Things to do:
**1.** In the meta-atom design text, what does it recommend pairing simpler but well-validated designs with?
**2.** Using the meta-atom design text, explain why periodic meta-atom designs that are inferior in theory can perform better in spatially-varying meta-optics in practice.
**3.** Carry on the meta-atom design text from where it stops.

Given text:
Key Points:
- Meta-atom design is an iterative process that requires balancing optical performance, fabrication constraints, and system-level goals from the start. While many research papers report on various meta-atom designs, there are a number of design details and tricks of the trade that are usually omitted
- Material choice, geometry, and feature complexity all introduce tradeoffs in efficiency, tolerance to fabrication errors, and manufacturability. In some cases, periodic meta-atom designs that are inferior in theory (i.e., reduced phase coverage and coarser feature sizes) are higher performing in spatially-varying meta-optics in practice owing both to fundamental reasons (e.g., from off-axis nulls in meta-atom scattering profiles) and reduced sensitivity to fabrication errors
- Complex meta-atoms bring real performance advantages, but realistic fabrication defects can limit yield and as-fabricated performance. If sufficient for your use case, simpler but well-validated designs paired with dedicated test structures in your design layouts often lead to more reliable results and fewer process iterations than relying on more aggressively optimized or overly complex meta-atoms
Overview
Designing meta-atoms for a given application is often an iterative process and can take on many forms depending on your use case, manufacturing constraints, and computational resources. While there is extensive literature and research papers detailing existing meta-atom designs, it’s rare that the practical details and tradeoffs encountered during the meta-atom design process are documented and made publicly available.
In this post, we aim to walk readers through some of the key considerations and tradeoffs that one may encounter, focusing on intuition rather than any single specific numerical design example, including from selecting materials and geometries, to designing your nanofabrication layouts to incorporate test patterns that will provide useful information for troubleshooting performance issues with fabricated devices.
Before You Simulate Anything, Clarify Your Design Goals and Constraints First
When presented with a research problem or a set of customer specifications, as engineers and scientists, it’s not uncommon for us to immediately jump into the design process, testing parameters and configurations to get a feel for the problem at hand. This can be fine, but it’s best to keep this brief until you ensure you have a firm understanding of the designs goals and constraints.
Initial feasibility studies are quite useful for gaining some quick intuition, but go back to your customer, manager, PhD adviser, or whoever it was that put you to the task of this design problem in the first place. Talk to them and obtain a more holistic understanding of the problem before you go much further. It often will save you design time, reduce the number of process iterations required, and get you closer to what you/your customer actually need, rather than what you think is needed upfront. A few lines of questioning that are usually informative include the following:
- Are there restrictions on feature size, aspect ratio, or materials for your customer/research problem?
- Do you understand enough about the end goals, downstream of the meta-atom design that may subsequently force your hand into a particular geometry, material stack, or other configuration because there is a specific efficiency threshold needed?
- Or is cost more important than optical performance, which would justify using coarser features and more standard materials that will reduce efficiency but may substantially reduce manufacturing costs?

Material provided:
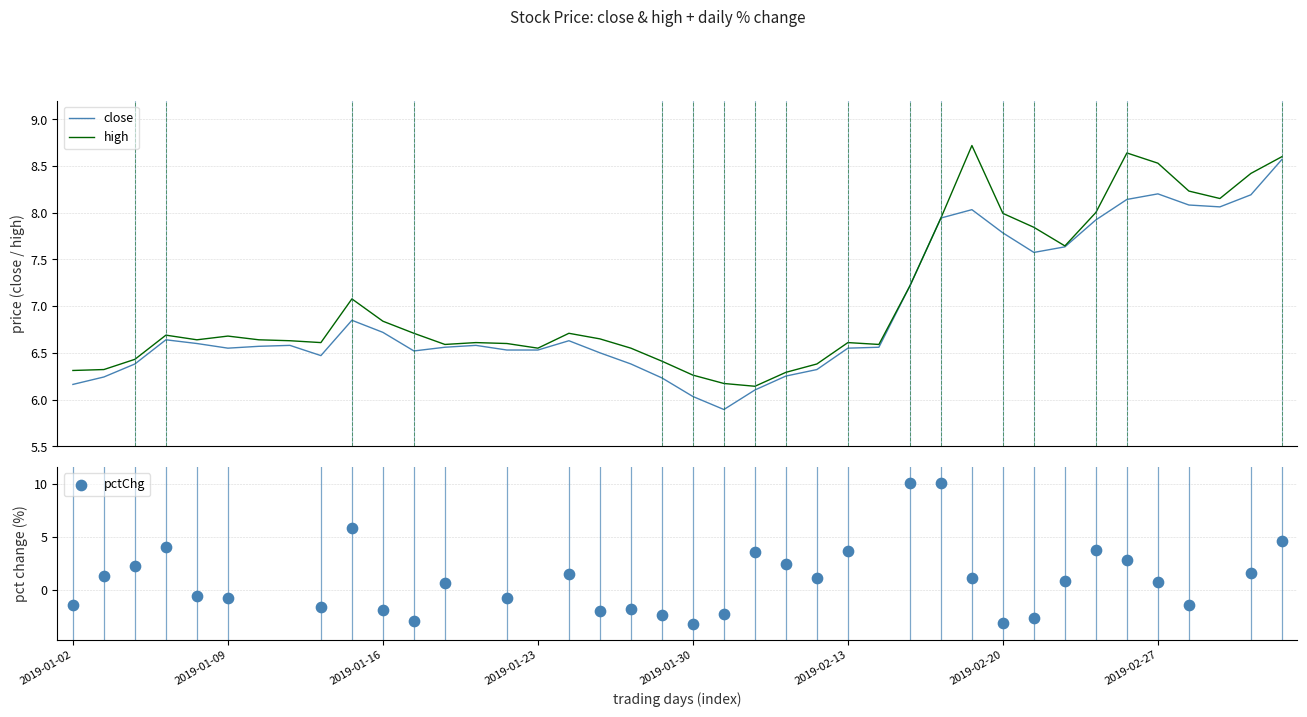

Which series has the largest Y range (max minus min)?

close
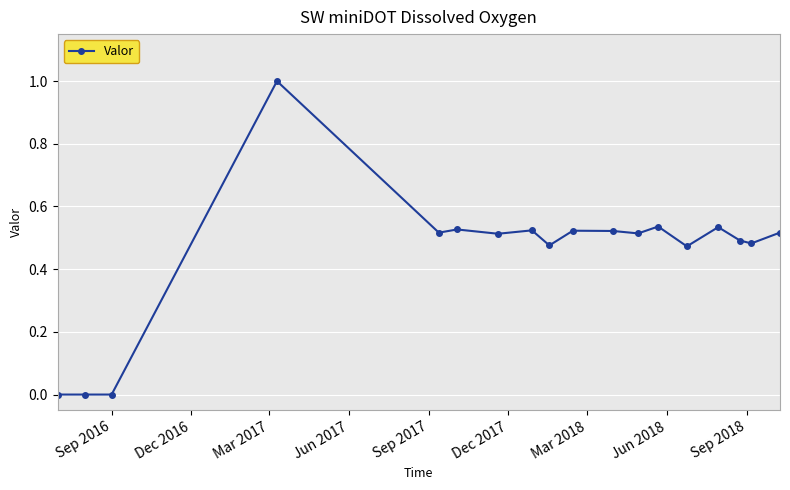

How many series are shown in this chart?

1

Per-task outputs:
**1.** Dedicated test structures in the design layouts.

**2.** They can perform better for fundamental reasons, such as off-axis nulls in meta-atom scattering profiles. They are also less sensitive to fabrication errors.

**3.**
- Are certain feature shapes more feasible with the intended nanofabrication process (e.g., rounded features rather than sharp edges), even if the sharp-edged designs could provide better performance in simulation?
This all may sound quite obvious, but it comes up in practice very frequently. We harp on this as it’s extremely common for weeks or months of development time to be used up, utilizing a design that does not meet the requirements of the problem at hand, because assumptions were made upfront that could have been avoided by taking a step back and thoroughly understanding the problem at hand first.
This is common especially for students or newcomers to meta-optics, but it happens with seasoned experts as well that operate with the same working assumptions that they’ve used on other projects. If you can avoid it, don’t make assumptions and ask for clarification instead.
Select a Material That Balances Optical Performance and Process Feasibility
Once your goals and constraints are better clarified, you need to select your substrate and meta-atom materials. Meta-atom material selection is one of the most consequential decisions for your design, both for optical performance and the implications for manufacturing. For the most part, a higher index material will provide better performance in terms of diffraction efficiency and stray light. At lower refractive indices, diffraction efficiency reduces, and this is exacerbated as the numerical aperture or phase gradients in the corresponding phase mask increase. The exception to this is when your refractive index is high enough that the material’s extinction coefficient becomes nonzero, introducing efficiency losses from absorption rather than just diffraction efficiency losses. In some cases, transmission losses due to absorption are tolerable if it means your diffraction efficiency is enhanced.
Separate from optical performance, you need to balance manufacturing considerations for different materials. Some materials with high refractive index (e.g., titanium dioxide) are commonly used for metasurface meta-atoms in the visible range, but these materials are not always as straightforward or as cost effective to fabricate as lower index counterparts (e.g., silicon nitride). In some cases, these more expensive processes are justified, and in other cases they are not, dependent upon your target application and manufacturing path. As part of the material selection process, it’s often worth explicitly simulating amongst the options available and making a rigorous comparison of efficiencies and evaluating alignment with your process specifications/constraints.
Bear in mind that materials often have distinct process constraints (e.g., some materials exhibit greater nonuniformity of films relative to others, even with the same target thickness and deposition tool), and differences in etch chemistries to accommodate distinct meta-atom materials can alter the achievable sidewall angles and surface roughness even if the target feature shapes and dimensions are otherwise identical.
Don’t Blindly Optimize from the Outset, Start from a Reference Design or Literature Result as a Baseline (if one is available)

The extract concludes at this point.